» **AIM OF THE EXERCISE**: Once the line with "зволожувальну сироватку" is reached, output it and every line after it, exactly, through the end of the records below. Pictures are skipped.

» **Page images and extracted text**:

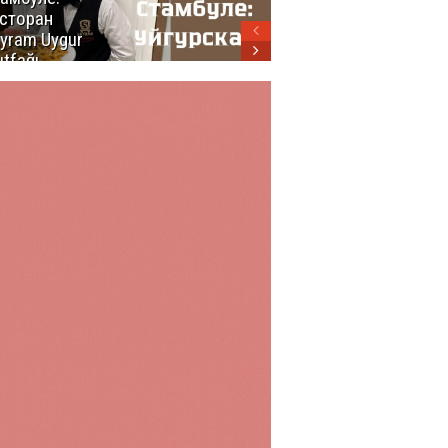
сторан
турецкой
yram Uygur
кухни
tfağı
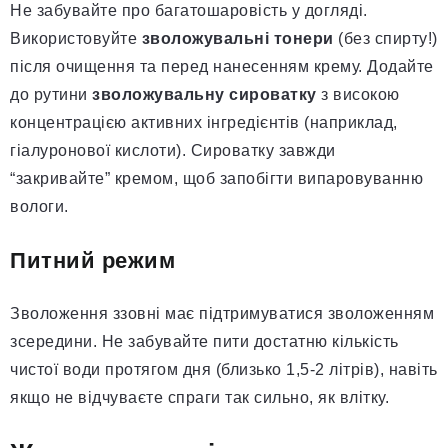
Не забувайте про багатошаровість у догляді.
Використовуйте
зволожувальні тонери
(без спирту!)
після очищення та перед нанесенням крему. Додайте
до рутини
зволожувальну сироватку
з високою
концентрацією активних інгредієнтів (наприклад,
гіалуронової кислоти). Сироватку завжди
“закривайте” кремом, щоб запобігти випаровуванню
вологи.
Питний режим
Зволоження ззовні має підтримуватися зволоженням
зсередини. Не забувайте пити достатню кількість
чистої води протягом дня (близько 1,5-2 літрів), навіть
якщо не відчуваєте спраги так сильно, як влітку.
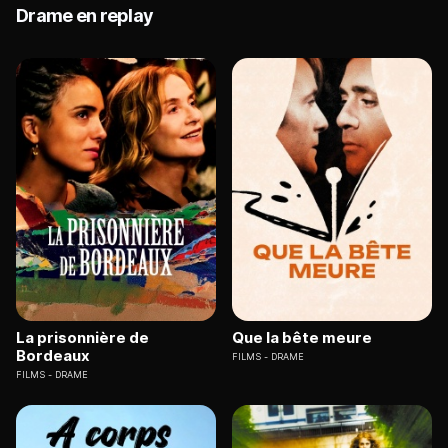
Drame en replay
La prisonnière de
Que la bête meure
Bordeaux
FILMS
DRAME
FILMS
DRAME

» **REPLY TO THE TASK**:
зволожувальну сироватку
з високою
концентрацією активних інгредієнтів (наприклад,
гіалуронової кислоти). Сироватку завжди
“закривайте” кремом, щоб запобігти випаровуванню
вологи.
Питний режим
Зволоження ззовні має підтримуватися зволоженням
зсередини. Не забувайте пити достатню кількість
чистої води протягом дня (близько 1,5-2 літрів), навіть
якщо не відчуваєте спраги так сильно, як влітку.
Drame en replay
La prisonnière de
Que la bête meure
Bordeaux
FILMS
DRAME
FILMS
DRAME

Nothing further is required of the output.